- Data supplied -
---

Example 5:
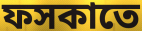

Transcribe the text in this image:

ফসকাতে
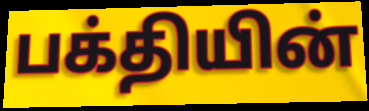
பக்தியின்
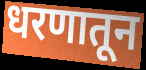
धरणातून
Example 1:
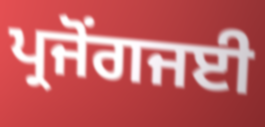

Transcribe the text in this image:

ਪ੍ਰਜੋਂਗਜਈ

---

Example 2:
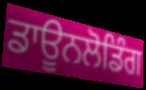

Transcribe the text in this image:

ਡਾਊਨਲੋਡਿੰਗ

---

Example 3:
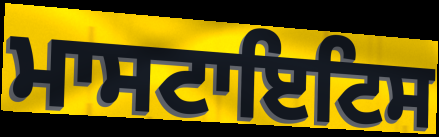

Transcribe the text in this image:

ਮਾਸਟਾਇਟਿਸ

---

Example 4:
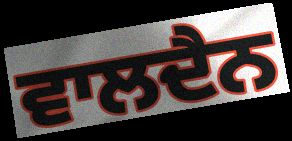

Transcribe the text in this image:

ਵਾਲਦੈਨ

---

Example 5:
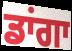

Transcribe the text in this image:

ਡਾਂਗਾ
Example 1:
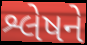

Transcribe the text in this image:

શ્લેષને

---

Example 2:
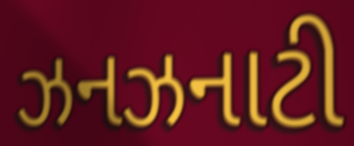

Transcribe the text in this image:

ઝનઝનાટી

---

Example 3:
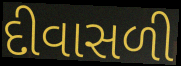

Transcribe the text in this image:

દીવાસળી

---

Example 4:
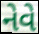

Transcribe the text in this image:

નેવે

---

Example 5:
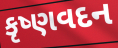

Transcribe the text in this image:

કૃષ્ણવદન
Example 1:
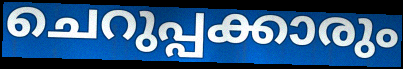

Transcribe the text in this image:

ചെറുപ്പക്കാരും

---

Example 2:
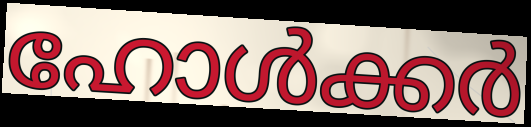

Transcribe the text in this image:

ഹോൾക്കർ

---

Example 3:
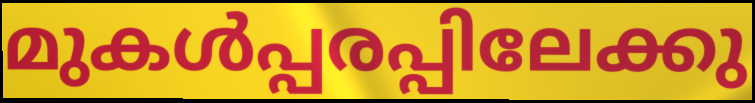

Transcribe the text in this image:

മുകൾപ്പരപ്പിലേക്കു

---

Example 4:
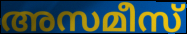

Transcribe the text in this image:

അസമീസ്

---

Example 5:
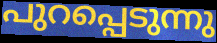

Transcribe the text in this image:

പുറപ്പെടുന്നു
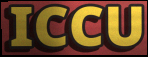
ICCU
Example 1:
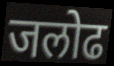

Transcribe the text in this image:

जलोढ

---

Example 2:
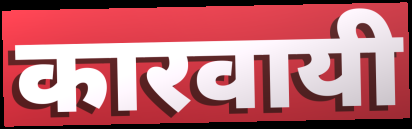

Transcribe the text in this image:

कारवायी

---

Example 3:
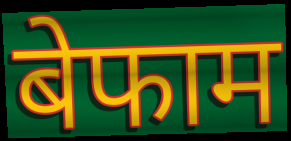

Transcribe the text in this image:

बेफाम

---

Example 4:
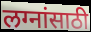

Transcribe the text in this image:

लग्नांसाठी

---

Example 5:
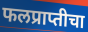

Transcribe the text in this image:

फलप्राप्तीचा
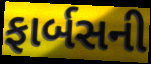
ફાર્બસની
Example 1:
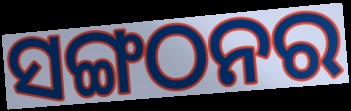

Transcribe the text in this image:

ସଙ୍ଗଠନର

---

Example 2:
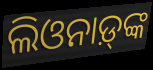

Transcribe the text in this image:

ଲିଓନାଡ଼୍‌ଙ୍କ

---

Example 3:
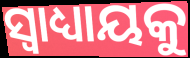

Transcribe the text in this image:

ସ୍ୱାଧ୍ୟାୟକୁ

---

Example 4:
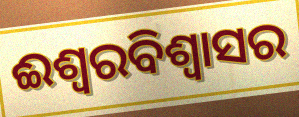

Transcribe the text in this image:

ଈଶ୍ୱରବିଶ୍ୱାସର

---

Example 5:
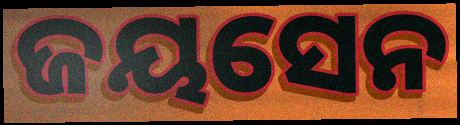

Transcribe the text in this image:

- What you need to do -
Put each line of the listing above into the copy exactly, dropping the pictures.

- Solution to this task -
---

Example 5:

Transcribe the text in this image:

ফসকাতে
பக்தியின்
धरणातून
Example 1:

Transcribe the text in this image:

ਪ੍ਰਜੋਂਗਜਈ

---

Example 2:

Transcribe the text in this image:

ਡਾਊਨਲੋਡਿੰਗ

---

Example 3:

Transcribe the text in this image:

ਮਾਸਟਾਇਟਿਸ

---

Example 4:

Transcribe the text in this image:

ਵਾਲਦੈਨ

---

Example 5:

Transcribe the text in this image:

ਡਾਂਗਾ
Example 1:

Transcribe the text in this image:

શ્લેષને

---

Example 2:

Transcribe the text in this image:

ઝનઝનાટી

---

Example 3:

Transcribe the text in this image:

દીવાસળી

---

Example 4:

Transcribe the text in this image:

નેવે

---

Example 5:

Transcribe the text in this image:

કૃષ્ણવદન
Example 1:

Transcribe the text in this image:

ചെറുപ്പക്കാരും

---

Example 2:

Transcribe the text in this image:

ഹോൾക്കർ

---

Example 3:

Transcribe the text in this image:

മുകൾപ്പരപ്പിലേക്കു

---

Example 4:

Transcribe the text in this image:

അസമീസ്

---

Example 5:

Transcribe the text in this image:

പുറപ്പെടുന്നു
ICCU
Example 1:

Transcribe the text in this image:

जलोढ

---

Example 2:

Transcribe the text in this image:

कारवायी

---

Example 3:

Transcribe the text in this image:

बेफाम

---

Example 4:

Transcribe the text in this image:

लग्नांसाठी

---

Example 5:

Transcribe the text in this image:

फलप्राप्तीचा
ફાર્બસની
Example 1:

Transcribe the text in this image:

ସଙ୍ଗଠନର

---

Example 2:

Transcribe the text in this image:

ଲିଓନାଡ଼୍‌ଙ୍କ

---

Example 3:

Transcribe the text in this image:

ସ୍ୱାଧ୍ୟାୟକୁ

---

Example 4:

Transcribe the text in this image:

ଈଶ୍ୱରବିଶ୍ୱାସର

---

Example 5:

Transcribe the text in this image:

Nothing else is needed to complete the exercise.